PROBLEM TO WORK ON: Go through the data and report each line that holds the string "qeps".
^^^^
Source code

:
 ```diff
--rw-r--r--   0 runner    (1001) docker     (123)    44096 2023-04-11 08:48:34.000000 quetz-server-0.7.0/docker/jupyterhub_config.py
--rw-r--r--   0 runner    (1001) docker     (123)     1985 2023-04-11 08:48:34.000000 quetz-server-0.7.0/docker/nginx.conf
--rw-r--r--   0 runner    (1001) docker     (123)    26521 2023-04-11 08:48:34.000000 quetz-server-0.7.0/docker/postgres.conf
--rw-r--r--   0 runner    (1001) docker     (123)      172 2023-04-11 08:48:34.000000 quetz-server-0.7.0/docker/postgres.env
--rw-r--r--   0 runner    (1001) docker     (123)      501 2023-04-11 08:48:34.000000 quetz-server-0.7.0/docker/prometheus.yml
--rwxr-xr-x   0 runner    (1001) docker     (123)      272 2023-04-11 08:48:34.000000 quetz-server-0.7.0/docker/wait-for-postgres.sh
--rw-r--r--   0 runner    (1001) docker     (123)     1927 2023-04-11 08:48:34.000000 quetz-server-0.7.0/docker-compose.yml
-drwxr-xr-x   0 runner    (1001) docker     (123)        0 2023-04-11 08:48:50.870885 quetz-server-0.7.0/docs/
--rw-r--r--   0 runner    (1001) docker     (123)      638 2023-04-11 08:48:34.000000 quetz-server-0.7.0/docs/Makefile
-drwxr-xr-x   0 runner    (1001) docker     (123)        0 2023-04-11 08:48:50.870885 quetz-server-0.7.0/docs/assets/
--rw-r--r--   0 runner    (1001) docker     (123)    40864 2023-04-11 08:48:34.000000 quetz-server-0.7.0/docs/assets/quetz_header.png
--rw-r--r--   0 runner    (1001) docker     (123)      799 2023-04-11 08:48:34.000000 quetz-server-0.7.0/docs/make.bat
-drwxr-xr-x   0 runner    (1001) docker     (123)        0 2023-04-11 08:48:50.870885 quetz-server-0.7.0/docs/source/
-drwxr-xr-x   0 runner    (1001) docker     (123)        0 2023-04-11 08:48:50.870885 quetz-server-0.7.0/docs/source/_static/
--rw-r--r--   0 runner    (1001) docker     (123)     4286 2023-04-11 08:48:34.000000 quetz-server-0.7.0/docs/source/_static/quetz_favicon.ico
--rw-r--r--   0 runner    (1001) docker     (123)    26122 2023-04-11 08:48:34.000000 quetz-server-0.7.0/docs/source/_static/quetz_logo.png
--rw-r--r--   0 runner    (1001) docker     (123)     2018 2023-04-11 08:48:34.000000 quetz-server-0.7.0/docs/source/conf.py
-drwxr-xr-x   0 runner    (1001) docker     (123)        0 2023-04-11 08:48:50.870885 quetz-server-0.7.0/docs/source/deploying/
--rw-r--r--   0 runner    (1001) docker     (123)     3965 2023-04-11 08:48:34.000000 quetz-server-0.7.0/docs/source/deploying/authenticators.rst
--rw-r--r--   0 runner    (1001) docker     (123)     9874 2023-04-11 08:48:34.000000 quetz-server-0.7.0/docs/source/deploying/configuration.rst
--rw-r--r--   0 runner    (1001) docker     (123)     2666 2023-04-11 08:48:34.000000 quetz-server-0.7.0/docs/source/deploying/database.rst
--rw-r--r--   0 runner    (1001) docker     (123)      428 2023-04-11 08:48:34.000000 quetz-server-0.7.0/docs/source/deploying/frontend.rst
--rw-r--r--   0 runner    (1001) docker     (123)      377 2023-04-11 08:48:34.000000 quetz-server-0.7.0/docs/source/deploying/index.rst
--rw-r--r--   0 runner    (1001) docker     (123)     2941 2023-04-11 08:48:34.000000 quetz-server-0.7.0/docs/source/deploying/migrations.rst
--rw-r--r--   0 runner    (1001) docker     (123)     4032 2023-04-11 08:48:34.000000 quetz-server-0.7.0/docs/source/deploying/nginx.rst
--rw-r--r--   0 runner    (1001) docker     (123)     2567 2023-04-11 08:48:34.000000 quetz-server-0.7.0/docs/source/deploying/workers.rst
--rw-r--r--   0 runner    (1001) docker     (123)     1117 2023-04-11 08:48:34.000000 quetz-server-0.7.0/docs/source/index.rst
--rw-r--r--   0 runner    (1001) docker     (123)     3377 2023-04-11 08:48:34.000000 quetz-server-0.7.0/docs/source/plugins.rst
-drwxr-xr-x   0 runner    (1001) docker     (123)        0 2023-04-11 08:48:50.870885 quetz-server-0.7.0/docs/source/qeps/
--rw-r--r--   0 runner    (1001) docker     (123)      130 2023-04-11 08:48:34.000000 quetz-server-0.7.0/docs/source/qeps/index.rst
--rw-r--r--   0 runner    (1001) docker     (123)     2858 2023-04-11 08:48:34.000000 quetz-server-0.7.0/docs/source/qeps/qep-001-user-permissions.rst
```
^^^^
COMPLETED EXERCISE:
-drwxr-xr-x   0 runner    (1001) docker     (123)        0 2023-04-11 08:48:50.870885 quetz-server-0.7.0/docs/source/qeps/
--rw-r--r--   0 runner    (1001) docker     (123)      130 2023-04-11 08:48:34.000000 quetz-server-0.7.0/docs/source/qeps/index.rst
--rw-r--r--   0 runner    (1001) docker     (123)     2858 2023-04-11 08:48:34.000000 quetz-server-0.7.0/docs/source/qeps/qep-001-user-permissions.rst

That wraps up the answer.